El Centro Cultural Recoleta (CCR), ubicado en Junín 1930, presenta la exposición ‘Borges: ecos de un nombre’. La muestra ocupa la totalidad de los 1.500 metros cuadrados de la Sala Cronopios y propone un recorrido por la vida pública y privada del escritor, abordándola con una sensibilidad contemporánea.
Un recorrido por la intimidad borgiana
La exposición reúne una vasta colección de objetos personales, manuscritos, fotografías, primeras ediciones y memorabilia inédita. Uno de los puntos más destacados es la reconstrucción del cuarto del apartamento de la Plaza San Martín, donde Borges residió gran parte de su vida. Este espacio, que sirvió como un observatorio silencioso de la ciudad que transformó en literatura, ofrece una mirada profunda a su universo privado.
La muestra es el resultado de un trabajo conjunto entre la Fundación Internacional Jorge Luis Borges y la Biblioteca Nacional Mariano Moreno. La curaduría está a cargo de Rodrigo Alonso, Daniel Fischer y Maximiliano Tomas, este último director del CCR.
Borges y Buenos Aires: una relación obsesiva
Así como París tuvo a Ernest Hemingway y Lisboa a Fernando Pessoa, Buenos Aires tuvo a Borges, quien la describió como nadie. Las calles empedradas, los patios con aljibes, los zaguanes sombríos y las esquinas de Palermo que poblaron sus cuentos y poemas, convirtieron a la ciudad en un mito literario. El joven Borges solía vagar por el sur porteño, buscando una epopeya secreta entre compadritos, peleas y bares. En sus textos, Buenos Aires emerge como una ciudad melancólica pero vibrante, donde la memoria familiar, la violencia barrial y una elegancia decadente conviven.
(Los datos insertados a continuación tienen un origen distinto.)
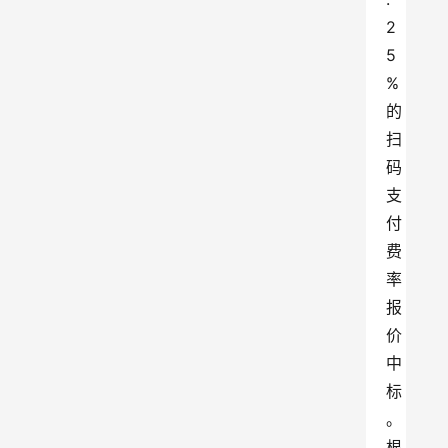
2
5
%
的
扫
码
支
付
费
率
报
价
中
标
。
根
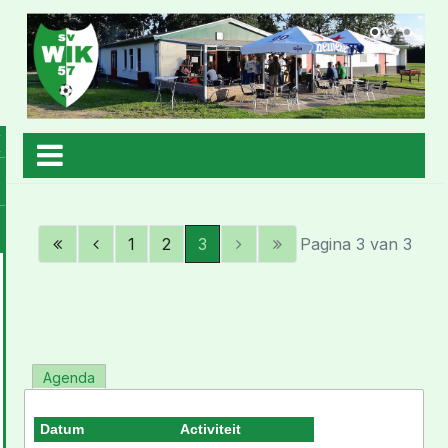
1
2
3
Pagina 3 van 3
Agenda
Datum
Activiteit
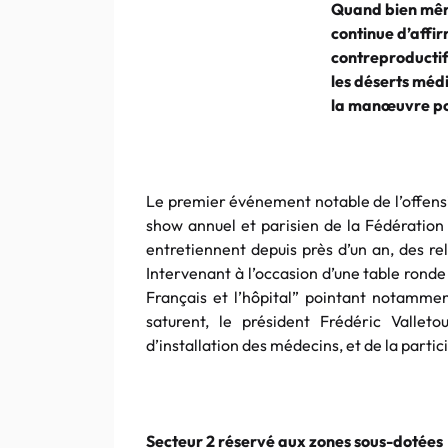
Quand bien même
continue d’affir
contreproducti
les déserts médi
la
manœuvre
po
Le premier événement notable de l’offens
show annuel et parisien de la Fédération 
entretiennent depuis près d’un an, des re
Intervenant à l’occasion d’une table rond
Français et l’hôpital” pointant notammen
saturent, le président
Frédéric
Valleto
d’installation des médecins, et de la parti
Secteur 2 réservé aux zones sous-dotées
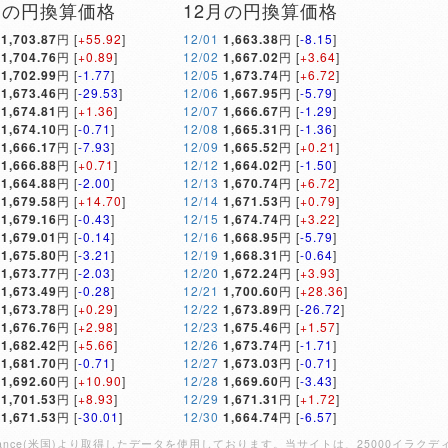
月の円換算価格
12月の円換算価格
1,703.87
円 [
+55.92
]
12/01
1,663.38
円 [
-8.15
]
1,704.76
円 [
+0.89
]
12/02
1,667.02
円 [
+3.64
]
1,702.99
円 [
-1.77
]
12/05
1,673.74
円 [
+6.72
]
1,673.46
円 [
-29.53
]
12/06
1,667.95
円 [
-5.79
]
1,674.81
円 [
+1.36
]
12/07
1,666.67
円 [
-1.29
]
1,674.10
円 [
-0.71
]
12/08
1,665.31
円 [
-1.36
]
1,666.17
円 [
-7.93
]
12/09
1,665.52
円 [
+0.21
]
1,666.88
円 [
+0.71
]
12/12
1,664.02
円 [
-1.50
]
1,664.88
円 [
-2.00
]
12/13
1,670.74
円 [
+6.72
]
1,679.58
円 [
+14.70
]
12/14
1,671.53
円 [
+0.79
]
1,679.16
円 [
-0.43
]
12/15
1,674.74
円 [
+3.22
]
1,679.01
円 [
-0.14
]
12/16
1,668.95
円 [
-5.79
]
1,675.80
円 [
-3.21
]
12/19
1,668.31
円 [
-0.64
]
1,673.77
円 [
-2.03
]
12/20
1,672.24
円 [
+3.93
]
1,673.49
円 [
-0.28
]
12/21
1,700.60
円 [
+28.36
]
1,673.78
円 [
+0.29
]
12/22
1,673.89
円 [
-26.72
]
1,676.76
円 [
+2.98
]
12/23
1,675.46
円 [
+1.57
]
1,682.42
円 [
+5.66
]
12/26
1,673.74
円 [
-1.71
]
1,681.70
円 [
-0.71
]
12/27
1,673.03
円 [
-0.71
]
1,692.60
円 [
+10.90
]
12/28
1,669.60
円 [
-3.43
]
1,701.53
円 [
+8.93
]
12/29
1,671.31
円 [
+1.72
]
1,671.53
円 [
-30.01
]
12/30
1,664.74
円 [
-6.57
]
Finance(米国)より取得したデータを使用しております。当サイトは、25000イ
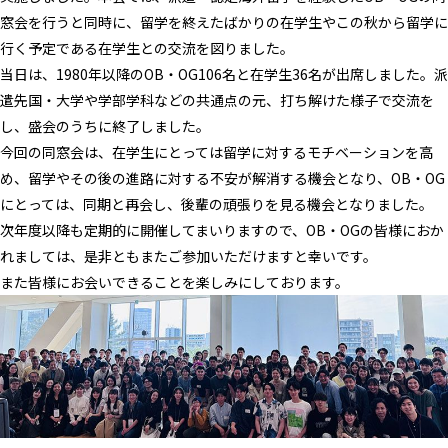
窓会を行うと同時に、留学を終えたばかりの在学生やこの秋から留学に
行く予定である在学生との交流を図りました。
当日は、1980年以降のOB・OG106名と在学生36名が出席しました。派
遣先国・大学や学部学科などの共通点の元、打ち解けた様子で交流を
し、盛会のうちに終了しました。
今回の同窓会は、在学生にとっては留学に対するモチベーションを高
め、留学やその後の進路に対する不安が解消する機会となり、OB・OG
にとっては、同期と再会し、後輩の頑張りを見る機会となりました。
次年度以降も定期的に開催してまいりますので、OB・OGの皆様におか
れましては、是非ともまたご参加いただけますと幸いです。
また皆様にお会いできることを楽しみにしております。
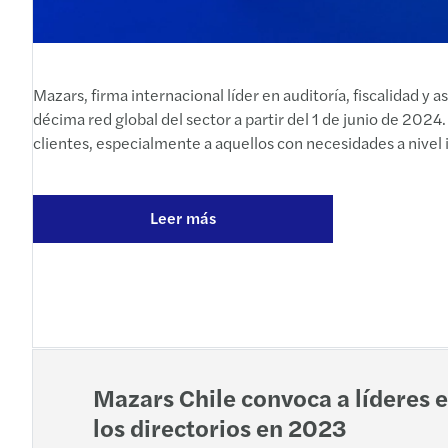
Mazars, firma internacional líder en auditoría, fiscalidad 
décima red global del sector a partir del 1 de junio de 202
clientes, especialmente a aquellos con necesidades a nivel 
Leer más
Mazars Chile convoca a líderes e
los directorios en 2023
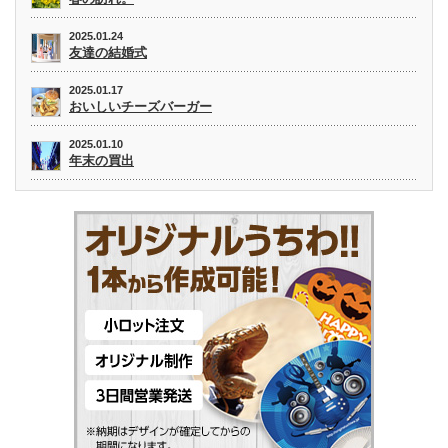
2025.01.24
友達の結婚式
2025.01.17
おいしいチーズバーガー
2025.01.10
年末の買出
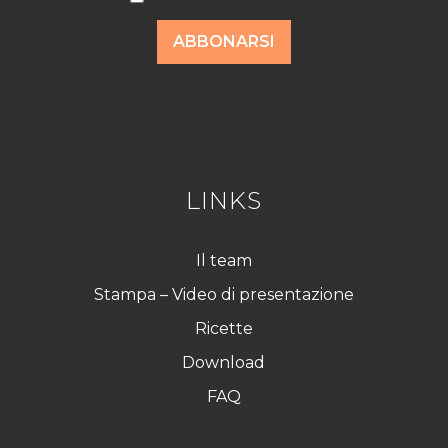
c
c
o
ABBONARSI
r
d
R
G
P
D
*
LINKS
Il team
Stampa – Video di presentazione
Ricette
Download
FAQ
Esta relación obsesiva con la ciudad es un eje central de la exposición. Organizada en secciones temáticas delimitadas por una monumental instalación textil de Pablo Lehmann, la muestra incluye contribuciones de especialistas que exploran la conexión del escritor con la poesía, las bibliotecas, el cine, el amor y los medios de comunicación.
La exposición promete ser uno de los eventos culturales más importantes del año. Contará con fotografías gigantes de imágenes nunca antes vistas, material audiovisual de distintas etapas de la vida del escritor y hasta un holograma animado que lo revivirá. La intención es no congelarlo en la solemnidad académica, sino traerlo de vuelta al presente, mostrándolo como una figura llena de contradicciones: tímido pero mediático, erudito pero popular, conservador pero experimental.